[Excerpted records Boundary: Start]
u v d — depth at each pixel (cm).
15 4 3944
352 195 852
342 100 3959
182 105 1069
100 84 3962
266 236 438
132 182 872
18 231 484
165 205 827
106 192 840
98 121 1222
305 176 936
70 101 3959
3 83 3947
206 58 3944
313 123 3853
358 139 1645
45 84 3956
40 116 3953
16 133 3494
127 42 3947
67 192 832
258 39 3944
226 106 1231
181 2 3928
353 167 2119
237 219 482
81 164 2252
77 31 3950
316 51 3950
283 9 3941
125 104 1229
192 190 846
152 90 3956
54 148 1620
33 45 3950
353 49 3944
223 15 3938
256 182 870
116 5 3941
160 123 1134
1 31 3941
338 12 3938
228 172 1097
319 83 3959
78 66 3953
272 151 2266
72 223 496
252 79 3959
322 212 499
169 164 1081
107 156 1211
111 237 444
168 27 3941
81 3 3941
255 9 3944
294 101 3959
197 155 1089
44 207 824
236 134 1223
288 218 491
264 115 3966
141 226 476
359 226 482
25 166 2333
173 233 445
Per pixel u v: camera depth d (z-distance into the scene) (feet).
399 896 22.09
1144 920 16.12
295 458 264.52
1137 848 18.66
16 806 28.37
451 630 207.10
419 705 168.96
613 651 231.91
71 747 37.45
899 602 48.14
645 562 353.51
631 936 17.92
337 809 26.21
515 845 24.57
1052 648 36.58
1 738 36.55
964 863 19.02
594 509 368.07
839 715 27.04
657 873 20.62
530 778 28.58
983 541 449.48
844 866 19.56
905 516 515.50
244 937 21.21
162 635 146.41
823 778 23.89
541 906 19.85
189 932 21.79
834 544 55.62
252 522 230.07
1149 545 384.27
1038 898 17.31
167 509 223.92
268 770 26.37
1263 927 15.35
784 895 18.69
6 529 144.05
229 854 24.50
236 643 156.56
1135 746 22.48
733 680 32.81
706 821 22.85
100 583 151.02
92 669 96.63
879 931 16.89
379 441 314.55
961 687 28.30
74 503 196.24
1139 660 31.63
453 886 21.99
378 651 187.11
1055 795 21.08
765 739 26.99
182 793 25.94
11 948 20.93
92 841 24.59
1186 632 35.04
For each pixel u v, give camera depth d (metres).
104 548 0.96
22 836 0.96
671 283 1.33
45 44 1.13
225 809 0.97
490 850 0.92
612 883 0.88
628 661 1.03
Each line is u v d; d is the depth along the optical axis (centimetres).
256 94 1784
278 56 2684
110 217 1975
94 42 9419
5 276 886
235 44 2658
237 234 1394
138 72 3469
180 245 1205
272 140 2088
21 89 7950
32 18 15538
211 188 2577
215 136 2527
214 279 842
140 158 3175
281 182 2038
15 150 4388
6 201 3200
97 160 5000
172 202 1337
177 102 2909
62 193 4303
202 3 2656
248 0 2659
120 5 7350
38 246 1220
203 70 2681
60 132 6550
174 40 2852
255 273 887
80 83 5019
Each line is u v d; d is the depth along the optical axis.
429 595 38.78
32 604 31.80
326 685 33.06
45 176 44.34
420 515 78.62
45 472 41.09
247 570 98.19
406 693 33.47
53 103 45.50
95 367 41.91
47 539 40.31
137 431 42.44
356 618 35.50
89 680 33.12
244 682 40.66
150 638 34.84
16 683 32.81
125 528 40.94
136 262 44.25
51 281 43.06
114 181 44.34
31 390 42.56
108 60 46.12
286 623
[Excerpted records Boundary: End]
> **Problem to solve**
What you give back should be only the lines of the records above, starting at the line with "100 84 3962" and ending at the line with "252 522 230.07", restated word for word.

> **Task output**
100 84 3962
266 236 438
132 182 872
18 231 484
165 205 827
106 192 840
98 121 1222
305 176 936
70 101 3959
3 83 3947
206 58 3944
313 123 3853
358 139 1645
45 84 3956
40 116 3953
16 133 3494
127 42 3947
67 192 832
258 39 3944
226 106 1231
181 2 3928
353 167 2119
237 219 482
81 164 2252
77 31 3950
316 51 3950
283 9 3941
125 104 1229
192 190 846
152 90 3956
54 148 1620
33 45 3950
353 49 3944
223 15 3938
256 182 870
116 5 3941
160 123 1134
1 31 3941
338 12 3938
228 172 1097
319 83 3959
78 66 3953
272 151 2266
72 223 496
252 79 3959
322 212 499
169 164 1081
107 156 1211
111 237 444
168 27 3941
81 3 3941
255 9 3944
294 101 3959
197 155 1089
44 207 824
236 134 1223
288 218 491
264 115 3966
141 226 476
359 226 482
25 166 2333
173 233 445
Per pixel u v: camera depth d (z-distance into the scene) (feet).
399 896 22.09
1144 920 16.12
295 458 264.52
1137 848 18.66
16 806 28.37
451 630 207.10
419 705 168.96
613 651 231.91
71 747 37.45
899 602 48.14
645 562 353.51
631 936 17.92
337 809 26.21
515 845 24.57
1052 648 36.58
1 738 36.55
964 863 19.02
594 509 368.07
839 715 27.04
657 873 20.62
530 778 28.58
983 541 449.48
844 866 19.56
905 516 515.50
244 937 21.21
162 635 146.41
823 778 23.89
541 906 19.85
189 932 21.79
834 544 55.62
252 522 230.07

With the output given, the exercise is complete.